Supplied material =
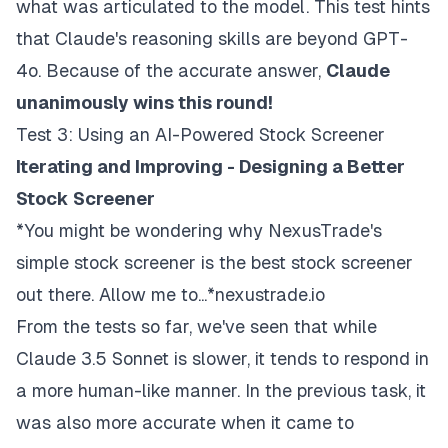
what was articulated to the model. This test hints
that Claude's reasoning skills are beyond GPT-
4o. Because of the accurate answer,
Claude
unanimously wins this round!
Test 3: Using an AI-Powered Stock Screener
Iterating and Improving - Designing a Better
Stock Screener
*You might be wondering why NexusTrade's
simple stock screener is the best stock screener
out there. Allow me to...*nexustrade.io
From the tests so far, we've seen that while
Claude 3.5 Sonnet is slower, it tends to respond in
a more human-like manner. In the previous task, it
was also more accurate when it came to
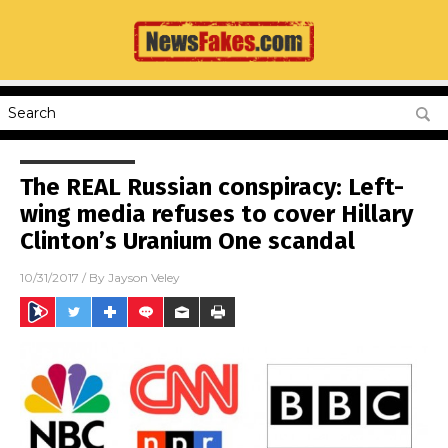
The REAL Russian conspiracy: Left-
wing media refuses to cover Hillary
Clinton’s Uranium One scandal
10/31/2017
/ By
Jayson Veley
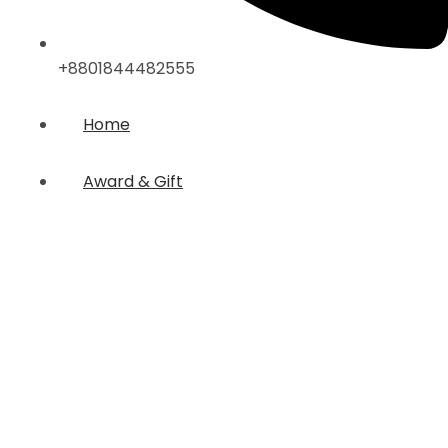
+8801844482555
Home
Award & Gift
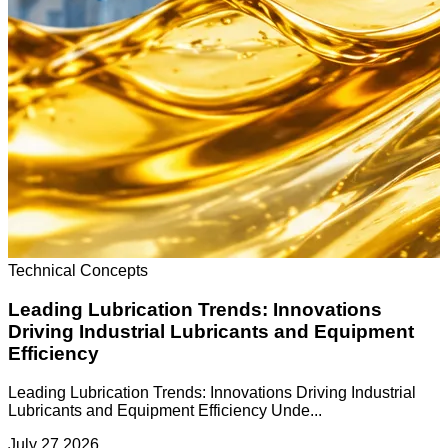
Technical Concepts
Leading Lubrication Trends: Innovations
Driving Industrial Lubricants and Equipment
Efficiency
Leading Lubrication Trends: Innovations Driving Industrial
Lubricants and Equipment Efficiency Unde...
July 27 2026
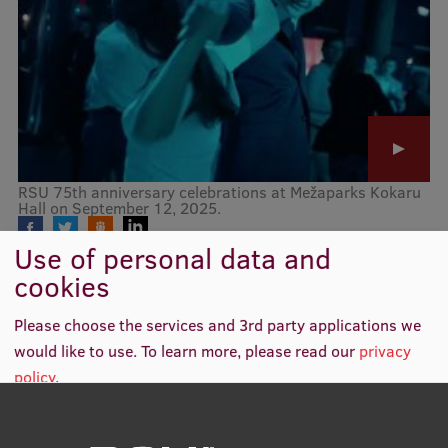
Mobile
galvenā
Study Here
izvēlne
Undergraduate Programmes
RSU 75th anniversary celebrations at Mežaparks Kokaru
Postgraduate Study Programmes
Hall on September 12, 2025.
Doctoral Studies
Use of personal data and
cookies
Graduate Medical Training
Please choose the services and 3rd party applications we
Admissions
would like to use.
To learn more, please read our
privacy
Your Start in Riga
policy
.
Why choose RSU?
Medizinstudium an der RSU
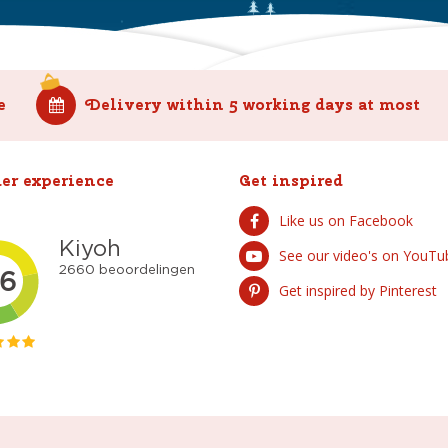
e
Delivery within 5 working days at most
er experience
Get inspired
Like us on Facebook
See our video's on YouTu
Get inspired by Pinterest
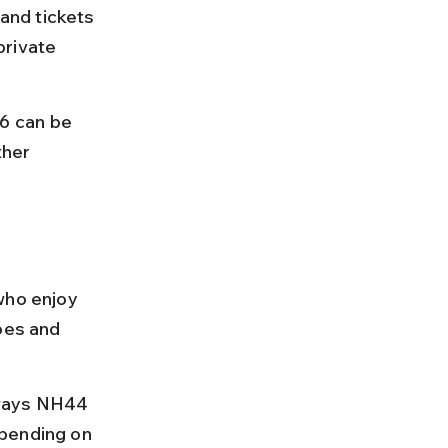
and tickets 
private 
6 can be 
her 
who enjoy 
pes and 
hways NH44 
pending on 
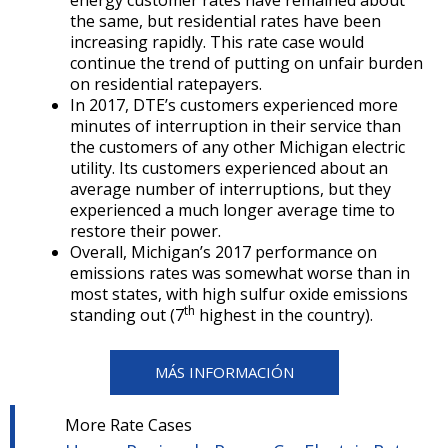
energy customer rates have remained about
the same, but residential rates have been
increasing rapidly. This rate case would
continue the trend of putting on unfair burden
on residential ratepayers.
In 2017, DTE’s customers experienced more
minutes of interruption in their service than
the customers of any other Michigan electric
utility. Its customers experienced about an
average number of interruptions, but they
experienced a much longer average time to
restore their power.
Overall, Michigan’s 2017 performance on
emissions rates was somewhat worse than in
most states, with high sulfur oxide emissions
th
standing out (7
highest in the country).
MÁS INFORMACIÓN
More Rate Cases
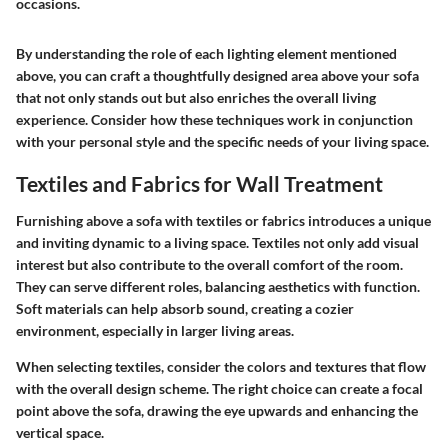
occasions.
By understanding the role of each lighting element mentioned
above, you can craft a thoughtfully designed area above your sofa
that not only stands out but also enriches the overall living
experience. Consider how these techniques work in conjunction
with your personal style and the specific needs of your living space.
Textiles and Fabrics for Wall Treatment
Furnishing above a sofa with textiles or fabrics introduces a unique
and inviting dynamic to a living space. Textiles not only add visual
interest but also contribute to the overall comfort of the room.
They can serve different roles, balancing aesthetics with function.
Soft materials can help absorb sound, creating a cozier
environment, especially in larger living areas.
When selecting textiles, consider the colors and textures that flow
with the overall design scheme. The right choice can create a focal
point above the sofa, drawing the eye upwards and enhancing the
vertical space.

Assignment = Repeat everything from the start of the records down to the line containing "was also more accurate when it came to", switching "accurate" to "precise" and changing nothing else. Leave the pictures out.

Exercise solution =
what was articulated to the model. This test hints
that Claude's reasoning skills are beyond GPT-
4o. Because of the precise answer,
Claude
unanimously wins this round!
Test 3: Using an AI-Powered Stock Screener
Iterating and Improving - Designing a Better
Stock Screener
*You might be wondering why NexusTrade's
simple stock screener is the best stock screener
out there. Allow me to...*nexustrade.io
From the tests so far, we've seen that while
Claude 3.5 Sonnet is slower, it tends to respond in
a more human-like manner. In the previous task, it
was also more precise when it came to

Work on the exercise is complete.